When to Contact a Doctor
You may not see the blood in the urine because it is a small amount and is microscopic.
Your health care provider may find it when you check your urine during a routine examination. Never ignore blood in your urine.
Have your provider review it, especially if it also has:
- Discomfort when urinating
- Frequent urination
- Unexplained weight loss
- Urgent urination
Call your provider right away if:
- You have a fever, nausea, vomiting, chills or pain in the abdomen, side or back.
- Is unable to urinate.
- You are eliminating blood clots in the urine.
Also call if:
- You have pain during intercourse or heavy menstrual bleeding. Such discomfort may occur due to a problem with the reproductive system.
- Drowsiness, night-time urination, or difficulty in starting urine flow. Such can happen because of a prostate problem.
Your provider will perform a physical exam and ask questions such as:
- When did you first notice that there was blood in the urine? Has the amount of urine increased or decreased?
- What is the color of the urine? Does your urine smell?

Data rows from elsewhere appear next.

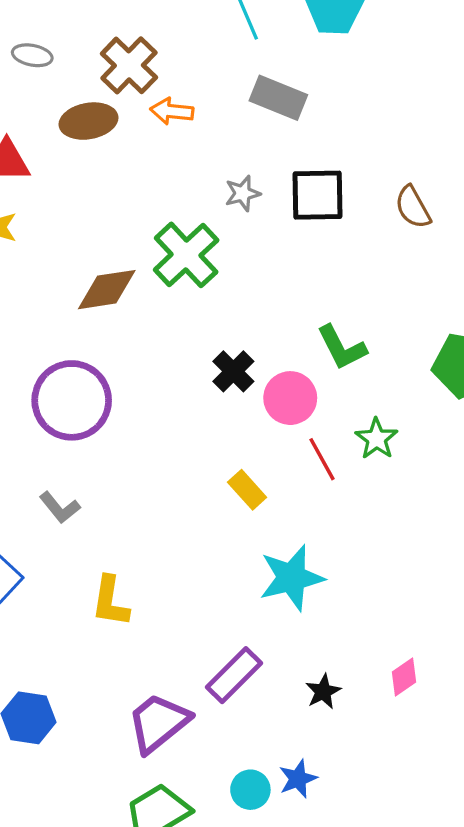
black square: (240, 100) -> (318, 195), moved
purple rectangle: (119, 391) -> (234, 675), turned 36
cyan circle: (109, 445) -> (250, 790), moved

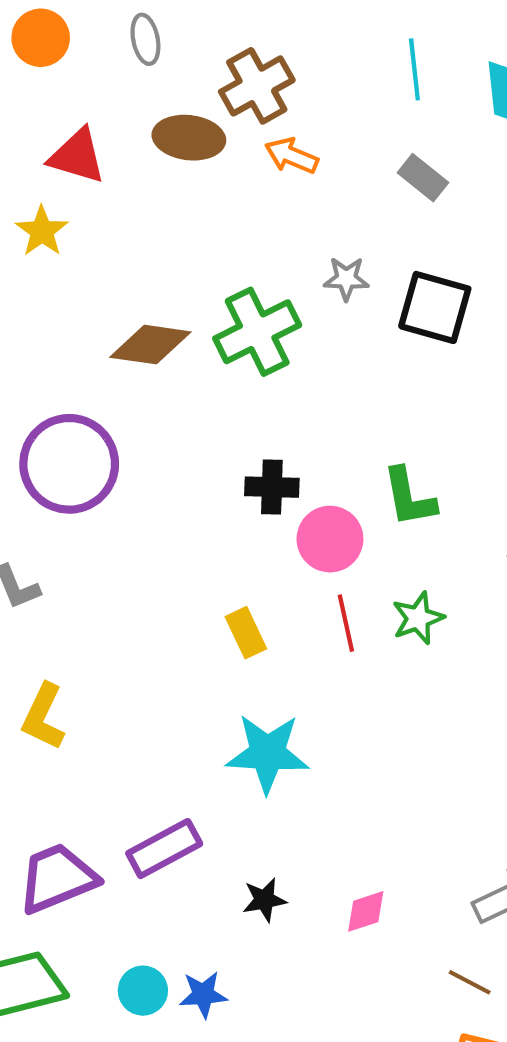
gray ellipse: (32, 55) -> (145, 39), turned 51
gray rectangle: (278, 98) -> (423, 178), size x0.7
black cross: (233, 371) -> (272, 487), turned 30

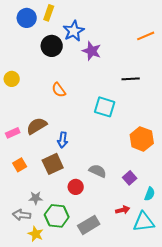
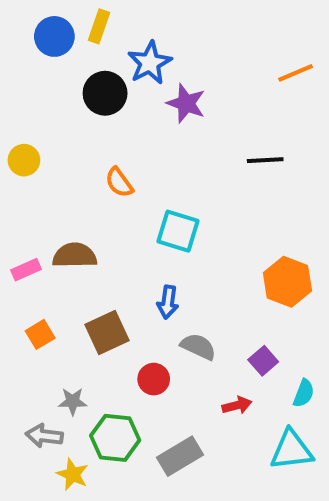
cyan square: (105, 107) -> (178, 231), moved
brown semicircle: (37, 126) -> (75, 255), turned 30
blue arrow: (63, 140) -> (168, 302), moved
red arrow: (123, 210) -> (237, 405), moved

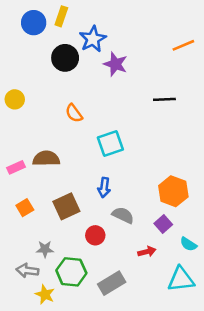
cyan square: (178, 231) -> (110, 143), turned -36
orange hexagon: (287, 282) -> (173, 191), moved
cyan semicircle: (304, 393) -> (188, 244), turned 102

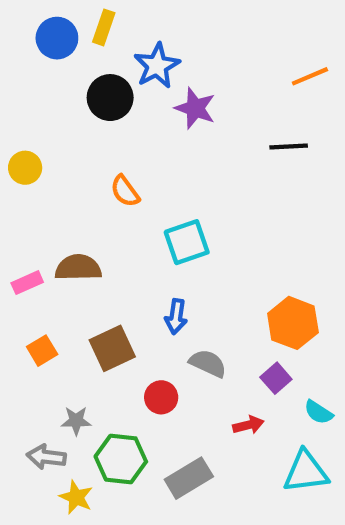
black line: (164, 99) -> (289, 146), moved

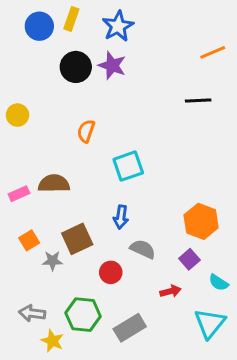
blue star: (157, 66) -> (118, 26), moved
purple star: (195, 108) -> (112, 66), moved
orange semicircle: (125, 191) -> (86, 131), turned 55
gray star: (76, 421) -> (52, 261), moved
cyan triangle: (306, 472) -> (210, 323), turned -44

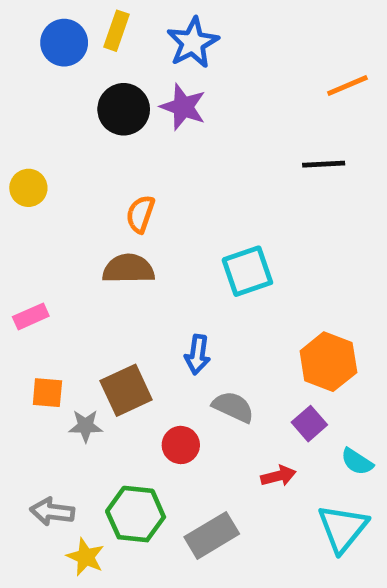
cyan square: (128, 166) -> (247, 271), moved
brown semicircle: (54, 184) -> (128, 269), moved
orange square: (29, 240) -> (47, 393), turned 36

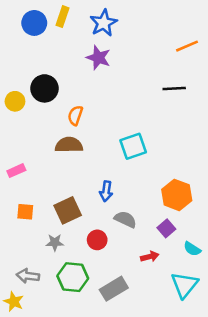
black circle: (124, 109) -> (45, 88), moved
gray star: (86, 426) -> (55, 242), moved
yellow star: (86, 557) -> (14, 302), moved

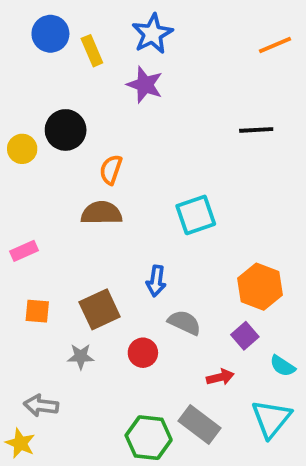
yellow rectangle: (62, 17) -> (92, 51), moved, turned -42
orange line: (187, 46) -> (275, 45), moved
green hexagon: (73, 277) -> (149, 438), moved
gray rectangle: (114, 289) -> (200, 424), moved, turned 68

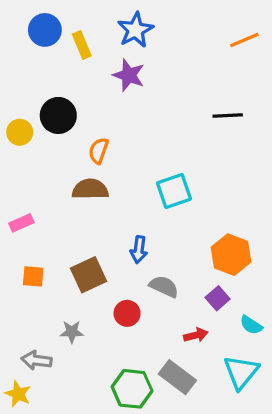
gray star: (81, 356) -> (72, 332), moved

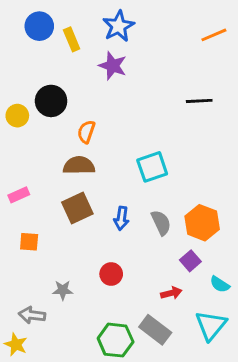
brown square: (88, 275) -> (77, 208), moved
gray semicircle: (164, 287) -> (161, 223), moved, turned 40

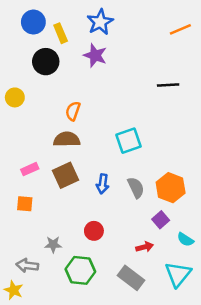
black circle: (51, 101) -> (46, 62), moved
pink rectangle: (19, 195) -> (30, 169), moved
green hexagon: (116, 340) -> (80, 270), moved

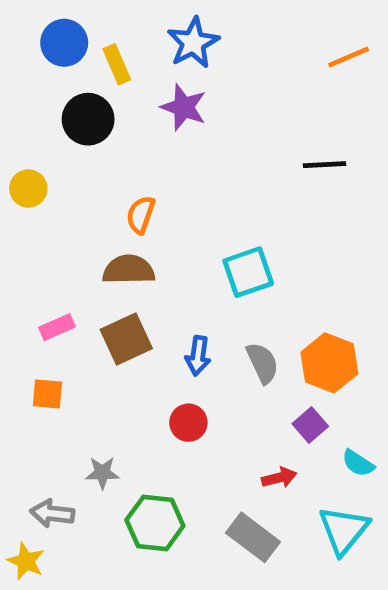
red circle: (94, 231) -> (188, 423), moved

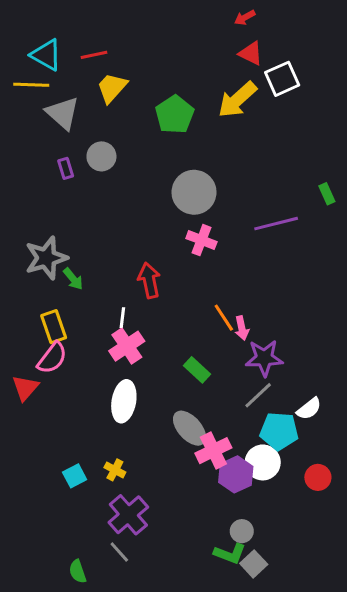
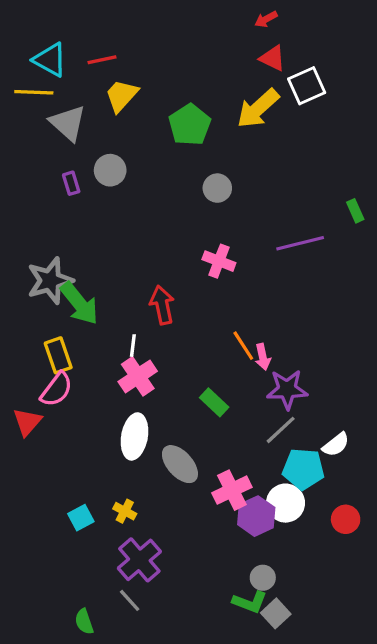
gray circle: (194, 192) -> (217, 188), moved, size x0.6
green arrow: (73, 279) -> (79, 303), size x1.8
gray ellipse: (190, 428) -> (180, 464), moved

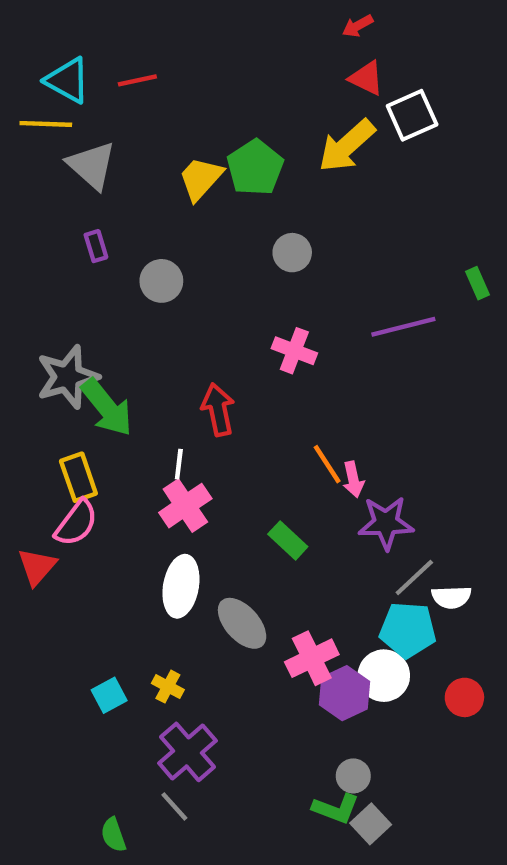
yellow trapezoid: (122, 95) -> (201, 178), moved
gray circle: (110, 170) -> (161, 281), moved
gray line: (281, 430) -> (414, 578), moved
white semicircle: (336, 445) -> (451, 597), turned 36

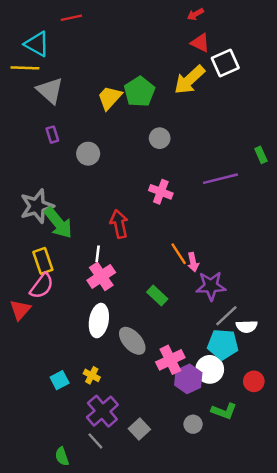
red line: (137, 80) -> (71, 18), moved
green L-shape: (336, 809) -> (224, 411), moved
gray square: (371, 824) -> (139, 429), moved

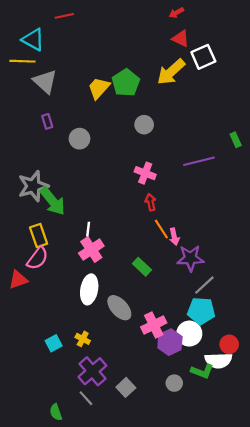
red arrow: (119, 224) -> (151, 202), moved, size x0.7
red triangle: (20, 310) -> (18, 280), turned 30
white semicircle: (247, 326) -> (218, 360), moved, size x1.4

- Do you have any pain with urination or other symptoms of infection?
- Are you urinating more frequently or are urging urination more urgent?
- What medications are you taking?
- Have you had urinary or kidney problems in the past or have you had any recent injuries or surgery?
- Have you recently eaten foods that can cause a change in color, such as beets, blackberries or rhubarb?
Tests may include:
- Abdominal ultrasound
- Examination of antinuclear antibodies for lupus
- Blood creatinine level
- Complete blood count (CSC)
- CT scan of the abdomen
- Kidney biopsy
- Streptococcal test
- Test for sickle cell anemia, bleeding problems, and other blood disorders
- Urine analysis
- Urinary cytology
- 24-hour urine collection for creatinine, protein, and calcium
- Blood tests such as TP, TPT or RIN
- Treatment will depend on the cause of the blood in the urine.
Treatment for blood in your urine
The first thing that your doctor will do is determine the reason. Then he will decide on a treatment plan. You can’t treat the symptom of blood in your urine.
You should address the reason for having blood in your urine. Most of the time all that you need are antibiotics and other medication to treat the disease you might have.
It is essential to go to your doctor when you have blood in your urine. This matter isn’t something that you can treat on your own.
There are too many different reasons why you can have blood in your urine, and the symptoms are something not to play.